--- Instructions ---
1. According to the passage on homework solutions, why are solutions that are too advanced to be turned in directly generally acceptable? Answer in one to three sentences.
2. In the passage on homework solutions, what is named as the primary concern when it comes to homework solutions?
3. Extend the passage on homework solutions, picking up after its final sentence.

--- Given passage ---
Our primary concern when it comes to homework solutions is cheating. We don't want to be blacklisted, which has happened before (hint hint, Gonbe, it's not just an arbitrary guideline). Solutions that are conceptually helpful by solving the problem or a similar problem, but practically unhelpful because they're too advanced to be turned in directly are generally acceptable because it makes cheating difficult.

or didn't know how so by you giving them the answer it does them nothing but get them further behind in their lessons.

Let's consider two of the most likely situations where the student is unwilling to take an example and learn from it:

  1. He's in a programming class: In this situation, he would have failed in short order regardless, so getting further behind isn't the catastrophe that your statement makes it out to be.

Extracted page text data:

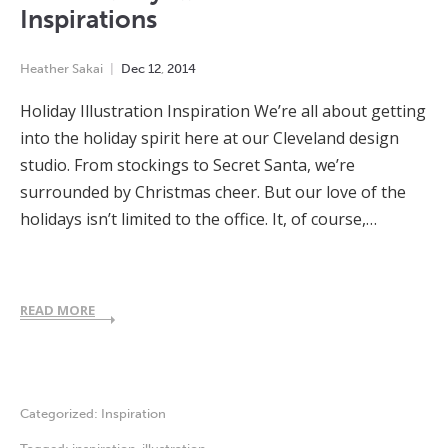
Inspirations
Heather Sakai
Dec
12
,
2014
Holiday Illustration Inspiration We’re all about getting
into the holiday spirit here at our Cleveland design
studio. From stockings to Secret Santa, we’re
surrounded by Christmas cheer. But our love of the
holidays isn’t limited to the office. It, of course,…
READ MORE
Categorized:
Inspiration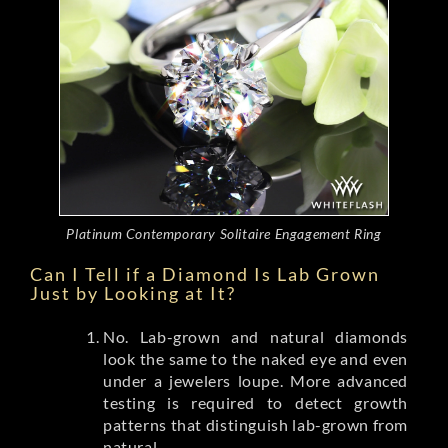
Platinum Contemporary Solitaire Engagement Ring
Can I Tell if a Diamond Is Lab Grown
Just by Looking at It?
No. Lab-grown and natural diamonds
look the same to the naked eye and even
under a jewelers loupe. More advanced
testing is required to detect growth
patterns that distinguish lab-grown from
natural.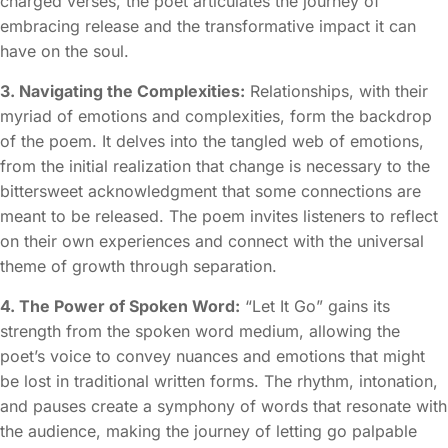
charged verses, the poet articulates the journey of
embracing release and the transformative impact it can
have on the soul.
3. Navigating the Complexities:
Relationships, with their
myriad of emotions and complexities, form the backdrop
of the poem. It delves into the tangled web of emotions,
from the initial realization that change is necessary to the
bittersweet acknowledgment that some connections are
meant to be released. The poem invites listeners to reflect
on their own experiences and connect with the universal
theme of growth through separation.
4. The Power of Spoken Word:
“Let It Go” gains its
strength from the spoken word medium, allowing the
poet’s voice to convey nuances and emotions that might
be lost in traditional written forms. The rhythm, intonation,
and pauses create a symphony of words that resonate with
the audience, making the journey of letting go palpable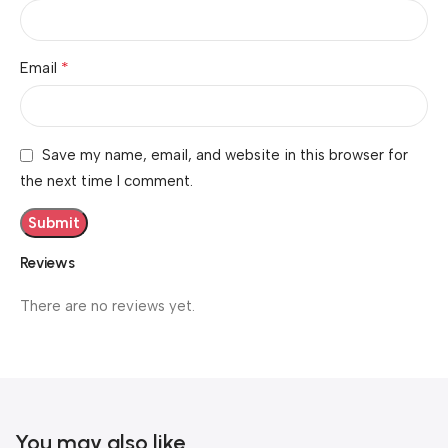
*
Email
Save my name, email, and website in this browser for
the next time I comment.
Reviews
There are no reviews yet.
You may also like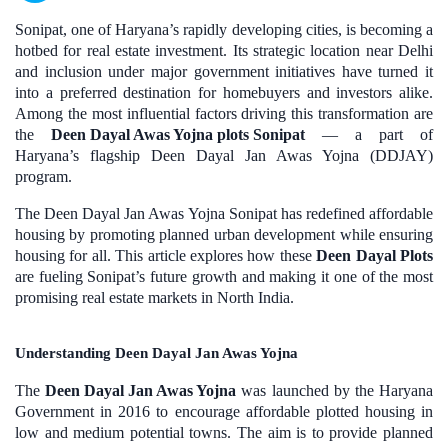
Sonipat, one of Haryana’s rapidly developing cities, is becoming a
hotbed for real estate investment. Its strategic location near Delhi
and inclusion under major government initiatives have turned it
into a preferred destination for homebuyers and investors alike.
Among the most influential factors driving this transformation are
the
Deen Dayal Awas Yojna plots Sonipat
— a part of
Haryana’s flagship Deen Dayal Jan Awas Yojna (DDJAY)
program.
The Deen Dayal Jan Awas Yojna Sonipat has redefined affordable
housing by promoting planned urban development while ensuring
housing for all. This article explores how these
Deen Dayal Plots
are fueling Sonipat’s future growth and making it one of the most
promising real estate markets in North India.
Understanding Deen Dayal Jan Awas Yojna
The
Deen Dayal Jan Awas Yojna
was launched by the Haryana
Government in 2016 to encourage affordable plotted housing in
low and medium potential towns. The aim is to provide planned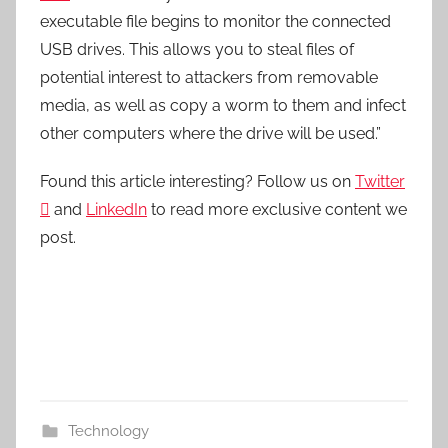
executable file begins to monitor the connected
USB drives. This allows you to steal files of
potential interest to attackers from removable
media, as well as copy a worm to them and infect
other computers where the drive will be used.”
Found this article interesting? Follow us on
Twitter

and
LinkedIn
to read more exclusive content we
post.
Technology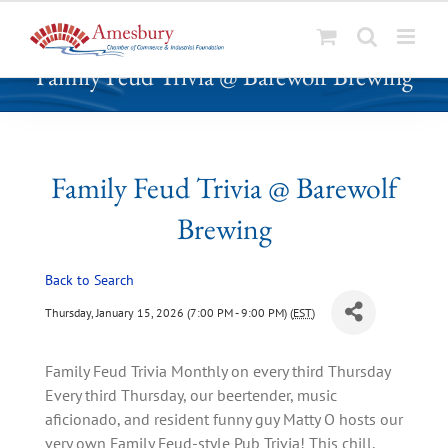
S
Family Feud Trivia @ Barewolf Brewing
k
i
p
t
o
Family Feud Trivia @ Barewolf
c
Brewing
o
n
t
Back to Search
e
Thursday, January 15, 2026 (7:00 PM - 9:00 PM) (
EST
)
n
t
Family Feud Trivia Monthly on every third Thursday
Every third Thursday, our beertender, music
aficionado, and resident funny guy Matty O hosts our
very own Family Feud-style Pub Trivia! This chill,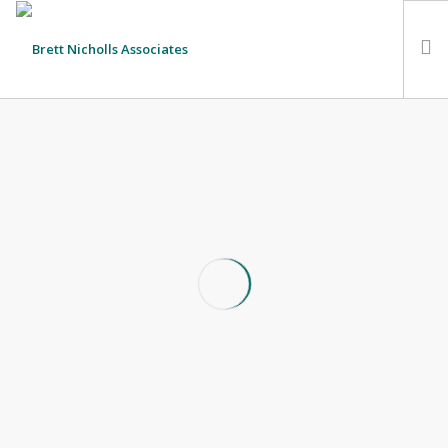
HOME
TEAM
ABOUT US
CLIENTS
SERVICES
FEES
CONTACT
SUSTAINABILITY
Budgeting a Charity Fundraiser
NEWS
31st August 2018
SEARCH SITE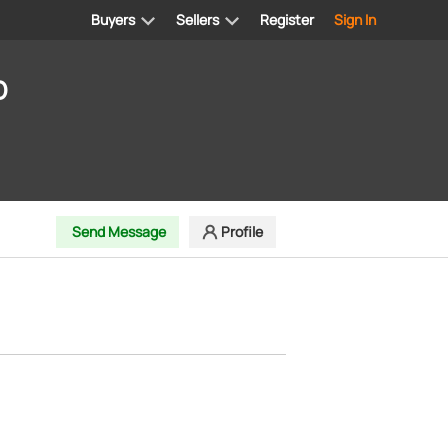
Buyers
Sellers
Register
Sign In
D
Send Message
Profile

--- Exercise results ---
1. They are generally acceptable because they are conceptually helpful, solving the problem or a similar one, yet practically unhelpful for submission. That makes cheating difficult, and cheating is the primary concern with homework solutions.

2. Cheating.

3.
  2. He's teaching himself: Nobody is hurt in this situation except him, and if he's unwilling to do any work with provided examples and working code to really understand them, failure in the venture was guaranteed before it even started.

If you fell posting a solution that is too advanced for them to turn in then I'm fine with that. I'd just hate to see something I wrote getting turned in and people asking me why I gave someone a complete program for a homework problem.

+1 Gonbe and deceptikon.

People do learn by going through, reasoning about, and then understanding a solution to a problem. Someone learning programming is not all that much different from a child learning to speak - the child learns by listening to people speak correctly.